Many images in magazines and on the internet, such as ones for advertising, and many of the images on the internet are digitally enhanced. People in these images are altered to look thinner, their facial features are enhanced (larger lips, smaller nose, blemish-free skin), among other things. In other words, people are made to look like something different than what they really are. However, many people aren’t aware of the extent to which these images are enhanced and compare themselves to unrealistic and often unattainable standards. However, if certain measures were to take place, this could change.
The Telegraph reports that a group of 50 French politicians are working to create a law that would require all images to provide a disclaimer if they were digitally altered or enhanced. Their basis for this law is that altered photos can give people a skewed perception on what’s real and what’s not. Not knowing the difference between a real image or a digitally altered one could have a detrimental effects on people because they can develop complexes.
This is especially true for young people. Statistics show that 95% of people who suffer from an eating disorder are between the ages of 12 and 25. Most adults are probably aware that these images are enhanced. However, young people are easiest to influence and also are less likely to know whether an image is Photoshopped or not. Having an image enhancement disclaimer would at least make those less informed aware of the enhancement.
Also, people are constantly exposed to digitally altered images. Due to this, many no longer remember that images are enhanced.

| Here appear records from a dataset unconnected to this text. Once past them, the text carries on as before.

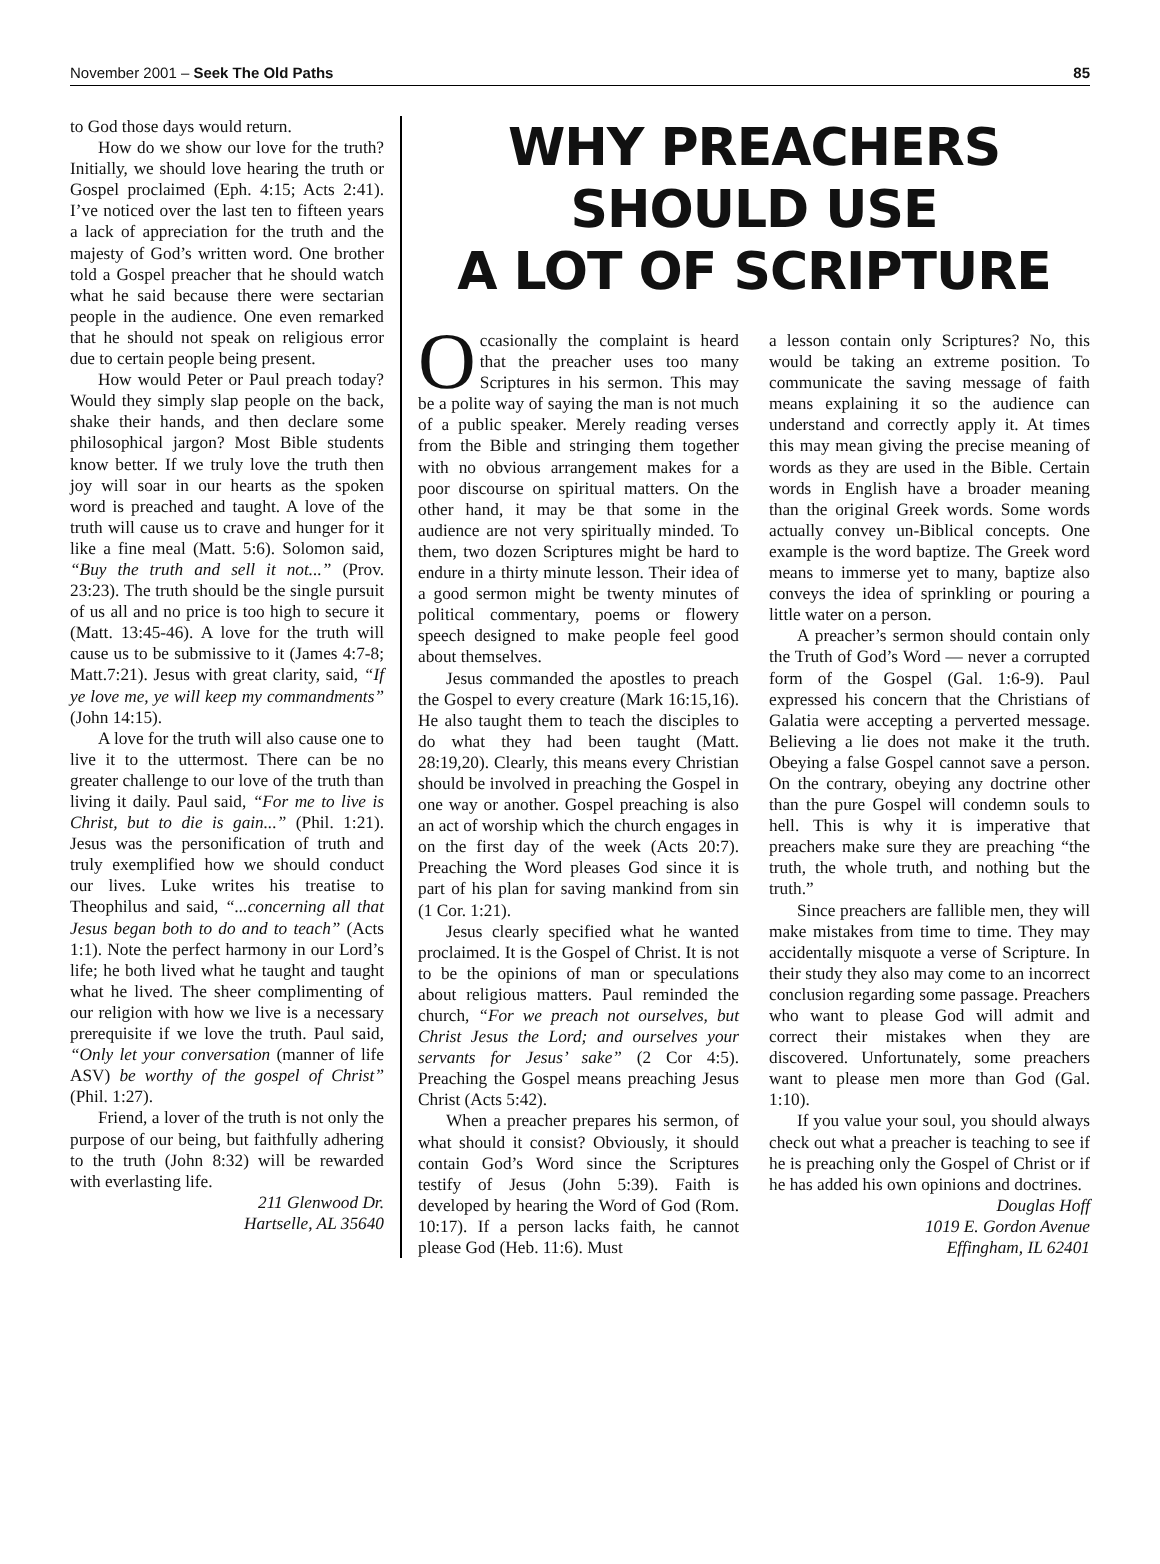November 2001 – Seek The Old Paths 85
to God those days would return.
How do we show our love for the truth? Initially, we should love hearing the truth or Gospel proclaimed (Eph. 4:15; Acts 2:41). I’ve noticed over the last ten to fifteen years a lack of appreciation for the truth and the majesty of God’s written word. One brother told a Gospel preacher that he should watch what he said because there were sectarian people in the audience. One even remarked that he should not speak on religious error due to certain people being present.
How would Peter or Paul preach today? Would they simply slap people on the back, shake their hands, and then declare some philosophical jargon? Most Bible students know better. If we truly love the truth then joy will soar in our hearts as the spoken word is preached and taught. A love of the truth will cause us to crave and hunger for it like a fine meal (Matt. 5:6). Solomon said, “Buy the truth and sell it not...” (Prov. 23:23). The truth should be the single pursuit of us all and no price is too high to secure it (Matt. 13:45-46). A love for the truth will cause us to be submissive to it (James 4:7-8; Matt.7:21). Jesus with great clarity, said, “If ye love me, ye will keep my commandments” (John 14:15).
A love for the truth will also cause one to live it to the uttermost. There can be no greater challenge to our love of the truth than living it daily. Paul said, “For me to live is Christ, but to die is gain...” (Phil. 1:21). Jesus was the personification of truth and truly exemplified how we should conduct our lives. Luke writes his treatise to Theophilus and said, “...concerning all that Jesus began both to do and to teach” (Acts 1:1). Note the perfect harmony in our Lord’s life; he both lived what he taught and taught what he lived. The sheer complimenting of our religion with how we live is a necessary prerequisite if we love the truth. Paul said, “Only let your conversation (manner of life ASV) be worthy of the gospel of Christ” (Phil. 1:27).
Friend, a lover of the truth is not only the purpose of our being, but faithfully adhering to the truth (John 8:32) will be rewarded with everlasting life.
211 Glenwood Dr.
Hartselle, AL 35640
WHY PREACHERS
SHOULD USE
A LOT OF SCRIPTURE
Occasionally the complaint is heard that the preacher uses too many Scriptures in his sermon. This may be a polite way of saying the man is not much of a public speaker. Merely reading verses from the Bible and stringing them together with no obvious arrangement makes for a poor discourse on spiritual matters. On the other hand, it may be that some in the audience are not very spiritually minded. To them, two dozen Scriptures might be hard to endure in a thirty minute lesson. Their idea of a good sermon might be twenty minutes of political commentary, poems or flowery speech designed to make people feel good about themselves.
Jesus commanded the apostles to preach the Gospel to every creature (Mark 16:15,16). He also taught them to teach the disciples to do what they had been taught (Matt. 28:19,20). Clearly, this means every Christian should be involved in preaching the Gospel in one way or another. Gospel preaching is also an act of worship which the church engages in on the first day of the week (Acts 20:7). Preaching the Word pleases God since it is part of his plan for saving mankind from sin (1 Cor. 1:21).
Jesus clearly specified what he wanted proclaimed. It is the Gospel of Christ. It is not to be the opinions of man or speculations about religious matters. Paul reminded the church, “For we preach not ourselves, but Christ Jesus the Lord; and ourselves your servants for Jesus’ sake” (2 Cor 4:5). Preaching the Gospel means preaching Jesus Christ (Acts 5:42).
When a preacher prepares his sermon, of what should it consist? Obviously, it should contain God’s Word since the Scriptures testify of Jesus (John 5:39). Faith is developed by hearing the Word of God (Rom. 10:17). If a person lacks faith, he cannot please God (Heb. 11:6). Must
a lesson contain only Scriptures? No, this would be taking an extreme position. To communicate the saving message of faith means explaining it so the audience can understand and correctly apply it. At times this may mean giving the precise meaning of words as they are used in the Bible. Certain words in English have a broader meaning than the original Greek words. Some words actually convey un-Biblical concepts. One example is the word baptize. The Greek word means to immerse yet to many, baptize also conveys the idea of sprinkling or pouring a little water on a person.
A preacher’s sermon should contain only the Truth of God’s Word — never a corrupted form of the Gospel (Gal. 1:6-9). Paul expressed his concern that the Christians of Galatia were accepting a perverted message. Believing a lie does not make it the truth. Obeying a false Gospel cannot save a person. On the contrary, obeying any doctrine other than the pure Gospel will condemn souls to hell. This is why it is imperative that preachers make sure they are preaching “the truth, the whole truth, and nothing but the truth.”
Since preachers are fallible men, they will make mistakes from time to time. They may accidentally misquote a verse of Scripture. In their study they also may come to an incorrect conclusion regarding some passage. Preachers who want to please God will admit and correct their mistakes when they are discovered. Unfortunately, some preachers want to please men more than God (Gal. 1:10).
If you value your soul, you should always check out what a preacher is teaching to see if he is preaching only the Gospel of Christ or if he has added his own opinions and doctrines.
Douglas Hoff
1019 E. Gordon Avenue
Effingham, IL 62401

Nearly every advertisement or imagine in a magazine has been digitally altered somehow and having a disclaimer could serve as a reminder that the people that they are seeing in these images don’t really look like that.

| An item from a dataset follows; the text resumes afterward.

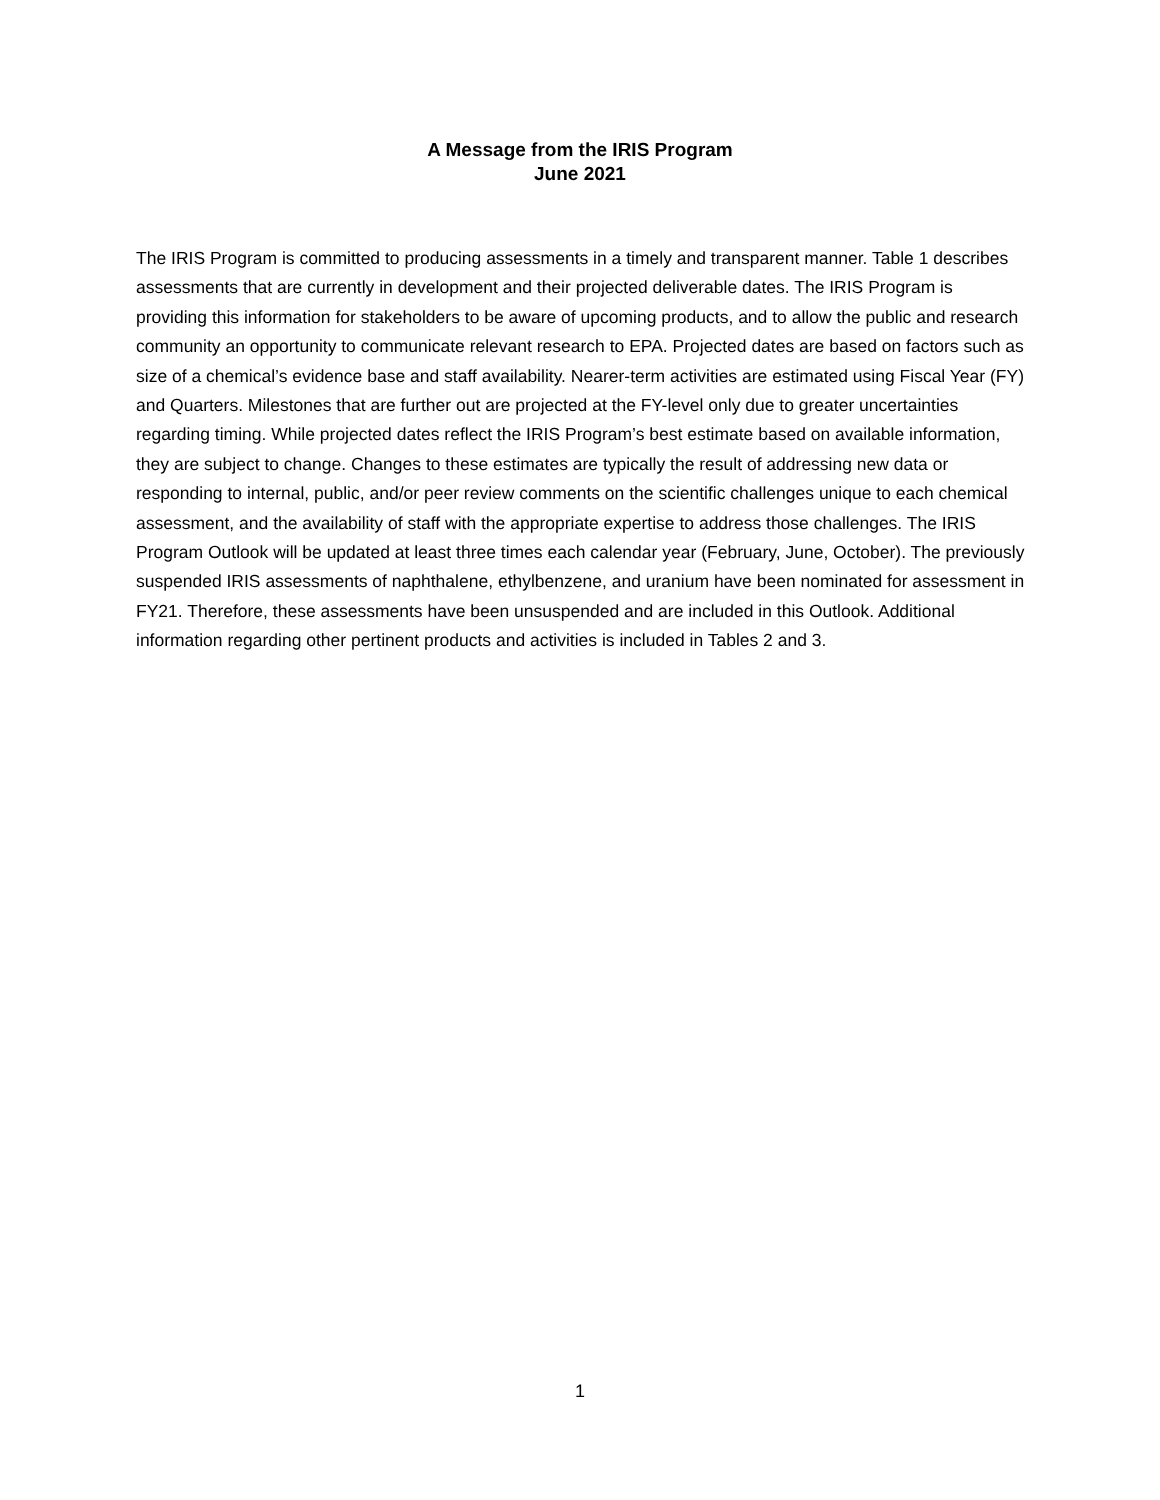A Message from the IRIS Program
June 2021
The IRIS Program is committed to producing assessments in a timely and transparent manner. Table 1 describes assessments that are currently in development and their projected deliverable dates. The IRIS Program is providing this information for stakeholders to be aware of upcoming products, and to allow the public and research community an opportunity to communicate relevant research to EPA. Projected dates are based on factors such as size of a chemical’s evidence base and staff availability. Nearer-term activities are estimated using Fiscal Year (FY) and Quarters. Milestones that are further out are projected at the FY-level only due to greater uncertainties regarding timing. While projected dates reflect the IRIS Program’s best estimate based on available information, they are subject to change. Changes to these estimates are typically the result of addressing new data or responding to internal, public, and/or peer review comments on the scientific challenges unique to each chemical assessment, and the availability of staff with the appropriate expertise to address those challenges. The IRIS Program Outlook will be updated at least three times each calendar year (February, June, October). The previously suspended IRIS assessments of naphthalene, ethylbenzene, and uranium have been nominated for assessment in FY21. Therefore, these assessments have been unsuspended and are included in this Outlook. Additional information regarding other pertinent products and activities is included in Tables 2 and 3.
1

Having a disclaimer would help people, especially teens, the highest involved in eating disorders, avoid self-deprecation. It would decrease the likelihood of people striving to look like the unrealistic images they see on a daily basis. Furthermore, it would stop them from trying to reach unattainable goals that could lead to low self-esteem and eating and mental disorders if they are failed to be reached.
Recently Ralph Lauren was involved in a controversy due to an horribly-airbrushed photo in one of their ads. They received criticism because the model appeared immensely emaciated, to the point that her head appears larger than her pelvis. Who is to say a young woman won’t take a look at this ad and think that this is a realistic portrayal of what a woman should look like? Can you imagine if women would strive to look like this?